### Goal of the exercise:
Give back the entire listing below, unaltered.

### Entries supplied:
════

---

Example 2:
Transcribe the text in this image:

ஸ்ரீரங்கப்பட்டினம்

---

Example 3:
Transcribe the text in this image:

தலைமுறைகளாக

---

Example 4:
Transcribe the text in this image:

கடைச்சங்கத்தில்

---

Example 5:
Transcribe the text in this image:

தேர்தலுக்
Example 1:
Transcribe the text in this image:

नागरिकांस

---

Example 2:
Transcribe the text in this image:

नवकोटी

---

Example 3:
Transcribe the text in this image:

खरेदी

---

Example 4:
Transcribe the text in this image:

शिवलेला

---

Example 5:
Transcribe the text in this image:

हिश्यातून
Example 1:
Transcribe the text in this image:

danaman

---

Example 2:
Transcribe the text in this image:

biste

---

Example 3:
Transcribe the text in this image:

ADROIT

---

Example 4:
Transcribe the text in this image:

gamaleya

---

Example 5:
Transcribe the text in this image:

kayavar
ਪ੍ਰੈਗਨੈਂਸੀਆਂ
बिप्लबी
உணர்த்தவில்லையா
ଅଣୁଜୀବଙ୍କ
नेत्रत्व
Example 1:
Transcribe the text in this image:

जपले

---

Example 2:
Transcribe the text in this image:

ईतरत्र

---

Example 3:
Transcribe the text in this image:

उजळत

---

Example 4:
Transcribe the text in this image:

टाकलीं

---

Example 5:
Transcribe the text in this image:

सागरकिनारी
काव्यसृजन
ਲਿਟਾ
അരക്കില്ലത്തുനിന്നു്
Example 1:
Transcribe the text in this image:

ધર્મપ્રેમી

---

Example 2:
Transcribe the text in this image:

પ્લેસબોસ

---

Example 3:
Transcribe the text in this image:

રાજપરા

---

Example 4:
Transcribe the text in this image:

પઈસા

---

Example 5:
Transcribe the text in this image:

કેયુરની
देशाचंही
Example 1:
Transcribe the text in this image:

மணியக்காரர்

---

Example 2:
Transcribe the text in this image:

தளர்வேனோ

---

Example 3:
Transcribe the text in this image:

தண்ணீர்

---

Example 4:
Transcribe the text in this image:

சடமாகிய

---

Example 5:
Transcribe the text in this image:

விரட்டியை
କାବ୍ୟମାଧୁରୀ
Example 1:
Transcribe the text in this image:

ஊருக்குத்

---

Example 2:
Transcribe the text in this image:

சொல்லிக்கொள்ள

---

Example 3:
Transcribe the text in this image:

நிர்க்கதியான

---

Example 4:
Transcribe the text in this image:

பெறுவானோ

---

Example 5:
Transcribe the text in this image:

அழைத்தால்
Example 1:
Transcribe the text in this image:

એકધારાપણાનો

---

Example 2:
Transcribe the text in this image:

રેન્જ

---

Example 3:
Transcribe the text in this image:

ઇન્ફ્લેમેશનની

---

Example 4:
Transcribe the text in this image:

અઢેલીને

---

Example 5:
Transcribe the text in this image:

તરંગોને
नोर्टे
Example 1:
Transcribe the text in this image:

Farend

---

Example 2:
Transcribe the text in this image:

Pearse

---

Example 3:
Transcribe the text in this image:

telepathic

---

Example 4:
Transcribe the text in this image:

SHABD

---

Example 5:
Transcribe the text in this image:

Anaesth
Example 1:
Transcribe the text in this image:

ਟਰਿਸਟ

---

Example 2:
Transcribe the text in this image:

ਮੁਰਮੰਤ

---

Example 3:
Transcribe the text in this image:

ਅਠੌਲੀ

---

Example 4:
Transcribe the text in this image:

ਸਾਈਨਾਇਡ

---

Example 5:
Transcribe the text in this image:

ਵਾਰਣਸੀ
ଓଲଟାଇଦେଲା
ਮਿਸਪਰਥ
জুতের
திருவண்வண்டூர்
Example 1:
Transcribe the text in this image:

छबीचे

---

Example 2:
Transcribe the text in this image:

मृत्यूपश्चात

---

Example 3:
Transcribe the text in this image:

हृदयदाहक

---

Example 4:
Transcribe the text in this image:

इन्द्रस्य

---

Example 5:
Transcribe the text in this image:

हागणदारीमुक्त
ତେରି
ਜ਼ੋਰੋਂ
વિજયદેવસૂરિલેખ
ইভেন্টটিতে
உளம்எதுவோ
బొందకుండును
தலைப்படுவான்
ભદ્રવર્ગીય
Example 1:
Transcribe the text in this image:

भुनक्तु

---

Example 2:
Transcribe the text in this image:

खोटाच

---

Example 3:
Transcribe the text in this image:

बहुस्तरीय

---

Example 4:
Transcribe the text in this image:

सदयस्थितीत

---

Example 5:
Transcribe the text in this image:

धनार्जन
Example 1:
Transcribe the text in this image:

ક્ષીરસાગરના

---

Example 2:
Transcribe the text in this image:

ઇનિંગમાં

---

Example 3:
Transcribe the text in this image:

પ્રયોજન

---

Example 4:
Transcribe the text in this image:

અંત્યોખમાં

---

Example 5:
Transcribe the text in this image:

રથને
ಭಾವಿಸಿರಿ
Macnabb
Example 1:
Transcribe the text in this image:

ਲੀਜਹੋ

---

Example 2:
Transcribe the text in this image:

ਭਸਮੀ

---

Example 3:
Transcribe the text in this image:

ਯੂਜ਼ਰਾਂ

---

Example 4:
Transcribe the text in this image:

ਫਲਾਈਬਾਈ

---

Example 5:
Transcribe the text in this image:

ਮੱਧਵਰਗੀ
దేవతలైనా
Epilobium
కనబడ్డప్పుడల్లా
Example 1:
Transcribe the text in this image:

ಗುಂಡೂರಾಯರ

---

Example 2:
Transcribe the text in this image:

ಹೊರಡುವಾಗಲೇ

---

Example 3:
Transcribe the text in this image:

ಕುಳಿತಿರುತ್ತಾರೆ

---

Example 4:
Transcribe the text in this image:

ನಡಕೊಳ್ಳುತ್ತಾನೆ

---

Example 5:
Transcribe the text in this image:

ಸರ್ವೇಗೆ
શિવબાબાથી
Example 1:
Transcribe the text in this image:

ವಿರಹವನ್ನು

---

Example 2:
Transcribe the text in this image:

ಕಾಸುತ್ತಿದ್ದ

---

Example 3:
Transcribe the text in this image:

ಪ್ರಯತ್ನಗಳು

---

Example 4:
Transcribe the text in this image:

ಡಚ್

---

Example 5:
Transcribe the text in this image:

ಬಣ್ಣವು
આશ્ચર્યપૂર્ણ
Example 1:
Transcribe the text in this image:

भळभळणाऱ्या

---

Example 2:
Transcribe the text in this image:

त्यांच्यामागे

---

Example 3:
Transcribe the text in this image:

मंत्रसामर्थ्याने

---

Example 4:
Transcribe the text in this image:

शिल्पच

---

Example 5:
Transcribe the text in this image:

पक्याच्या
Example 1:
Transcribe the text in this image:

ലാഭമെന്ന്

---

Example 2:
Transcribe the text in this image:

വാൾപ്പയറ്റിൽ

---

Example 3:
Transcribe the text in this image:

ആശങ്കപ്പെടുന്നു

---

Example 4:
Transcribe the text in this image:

════

### Answer area:
---

Example 2:
Transcribe the text in this image:

ஸ்ரீரங்கப்பட்டினம்

---

Example 3:
Transcribe the text in this image:

தலைமுறைகளாக

---

Example 4:
Transcribe the text in this image:

கடைச்சங்கத்தில்

---

Example 5:
Transcribe the text in this image:

தேர்தலுக்
Example 1:
Transcribe the text in this image:

नागरिकांस

---

Example 2:
Transcribe the text in this image:

नवकोटी

---

Example 3:
Transcribe the text in this image:

खरेदी

---

Example 4:
Transcribe the text in this image:

शिवलेला

---

Example 5:
Transcribe the text in this image:

हिश्यातून
Example 1:
Transcribe the text in this image:

danaman

---

Example 2:
Transcribe the text in this image:

biste

---

Example 3:
Transcribe the text in this image:

ADROIT

---

Example 4:
Transcribe the text in this image:

gamaleya

---

Example 5:
Transcribe the text in this image:

kayavar
ਪ੍ਰੈਗਨੈਂਸੀਆਂ
बिप्लबी
உணர்த்தவில்லையா
ଅଣୁଜୀବଙ୍କ
नेत्रत्व
Example 1:
Transcribe the text in this image:

जपले

---

Example 2:
Transcribe the text in this image:

ईतरत्र

---

Example 3:
Transcribe the text in this image:

उजळत

---

Example 4:
Transcribe the text in this image:

टाकलीं

---

Example 5:
Transcribe the text in this image:

सागरकिनारी
काव्यसृजन
ਲਿਟਾ
അരക്കില്ലത്തുനിന്നു്
Example 1:
Transcribe the text in this image:

ધર્મપ્રેમી

---

Example 2:
Transcribe the text in this image:

પ્લેસબોસ

---

Example 3:
Transcribe the text in this image:

રાજપરા

---

Example 4:
Transcribe the text in this image:

પઈસા

---

Example 5:
Transcribe the text in this image:

કેયુરની
देशाचंही
Example 1:
Transcribe the text in this image:

மணியக்காரர்

---

Example 2:
Transcribe the text in this image:

தளர்வேனோ

---

Example 3:
Transcribe the text in this image:

தண்ணீர்

---

Example 4:
Transcribe the text in this image:

சடமாகிய

---

Example 5:
Transcribe the text in this image:

விரட்டியை
କାବ୍ୟମାଧୁରୀ
Example 1:
Transcribe the text in this image:

ஊருக்குத்

---

Example 2:
Transcribe the text in this image:

சொல்லிக்கொள்ள

---

Example 3:
Transcribe the text in this image:

நிர்க்கதியான

---

Example 4:
Transcribe the text in this image:

பெறுவானோ

---

Example 5:
Transcribe the text in this image:

அழைத்தால்
Example 1:
Transcribe the text in this image:

એકધારાપણાનો

---

Example 2:
Transcribe the text in this image:

રેન્જ

---

Example 3:
Transcribe the text in this image:

ઇન્ફ્લેમેશનની

---

Example 4:
Transcribe the text in this image:

અઢેલીને

---

Example 5:
Transcribe the text in this image:

તરંગોને
नोर्टे
Example 1:
Transcribe the text in this image:

Farend

---

Example 2:
Transcribe the text in this image:

Pearse

---

Example 3:
Transcribe the text in this image:

telepathic

---

Example 4:
Transcribe the text in this image:

SHABD

---

Example 5:
Transcribe the text in this image:

Anaesth
Example 1:
Transcribe the text in this image:

ਟਰਿਸਟ

---

Example 2:
Transcribe the text in this image:

ਮੁਰਮੰਤ

---

Example 3:
Transcribe the text in this image:

ਅਠੌਲੀ

---

Example 4:
Transcribe the text in this image:

ਸਾਈਨਾਇਡ

---

Example 5:
Transcribe the text in this image:

ਵਾਰਣਸੀ
ଓଲଟାଇଦେଲା
ਮਿਸਪਰਥ
জুতের
திருவண்வண்டூர்
Example 1:
Transcribe the text in this image:

छबीचे

---

Example 2:
Transcribe the text in this image:

मृत्यूपश्चात

---

Example 3:
Transcribe the text in this image:

हृदयदाहक

---

Example 4:
Transcribe the text in this image:

इन्द्रस्य

---

Example 5:
Transcribe the text in this image:

हागणदारीमुक्त
ତେରି
ਜ਼ੋਰੋਂ
વિજયદેવસૂરિલેખ
ইভেন্টটিতে
உளம்எதுவோ
బొందకుండును
தலைப்படுவான்
ભદ્રવર્ગીય
Example 1:
Transcribe the text in this image:

भुनक्तु

---

Example 2:
Transcribe the text in this image:

खोटाच

---

Example 3:
Transcribe the text in this image:

बहुस्तरीय

---

Example 4:
Transcribe the text in this image:

सदयस्थितीत

---

Example 5:
Transcribe the text in this image:

धनार्जन
Example 1:
Transcribe the text in this image:

ક્ષીરસાગરના

---

Example 2:
Transcribe the text in this image:

ઇનિંગમાં

---

Example 3:
Transcribe the text in this image:

પ્રયોજન

---

Example 4:
Transcribe the text in this image:

અંત્યોખમાં

---

Example 5:
Transcribe the text in this image:

રથને
ಭಾವಿಸಿರಿ
Macnabb
Example 1:
Transcribe the text in this image:

ਲੀਜਹੋ

---

Example 2:
Transcribe the text in this image:

ਭਸਮੀ

---

Example 3:
Transcribe the text in this image:

ਯੂਜ਼ਰਾਂ

---

Example 4:
Transcribe the text in this image:

ਫਲਾਈਬਾਈ

---

Example 5:
Transcribe the text in this image:

ਮੱਧਵਰਗੀ
దేవతలైనా
Epilobium
కనబడ్డప్పుడల్లా
Example 1:
Transcribe the text in this image:

ಗುಂಡೂರಾಯರ

---

Example 2:
Transcribe the text in this image:

ಹೊರಡುವಾಗಲೇ

---

Example 3:
Transcribe the text in this image:

ಕುಳಿತಿರುತ್ತಾರೆ

---

Example 4:
Transcribe the text in this image:

ನಡಕೊಳ್ಳುತ್ತಾನೆ

---

Example 5:
Transcribe the text in this image:

ಸರ್ವೇಗೆ
શિવબાબાથી
Example 1:
Transcribe the text in this image:

ವಿರಹವನ್ನು

---

Example 2:
Transcribe the text in this image:

ಕಾಸುತ್ತಿದ್ದ

---

Example 3:
Transcribe the text in this image:

ಪ್ರಯತ್ನಗಳು

---

Example 4:
Transcribe the text in this image:

ಡಚ್

---

Example 5:
Transcribe the text in this image:

ಬಣ್ಣವು
આશ્ચર્યપૂર્ણ
Example 1:
Transcribe the text in this image:

भळभळणाऱ्या

---

Example 2:
Transcribe the text in this image:

त्यांच्यामागे

---

Example 3:
Transcribe the text in this image:

मंत्रसामर्थ्याने

---

Example 4:
Transcribe the text in this image:

शिल्पच

---

Example 5:
Transcribe the text in this image:

पक्याच्या
Example 1:
Transcribe the text in this image:

ലാഭമെന്ന്

---

Example 2:
Transcribe the text in this image:

വാൾപ്പയറ്റിൽ

---

Example 3:
Transcribe the text in this image:

ആശങ്കപ്പെടുന്നു

---

Example 4:
Transcribe the text in this image:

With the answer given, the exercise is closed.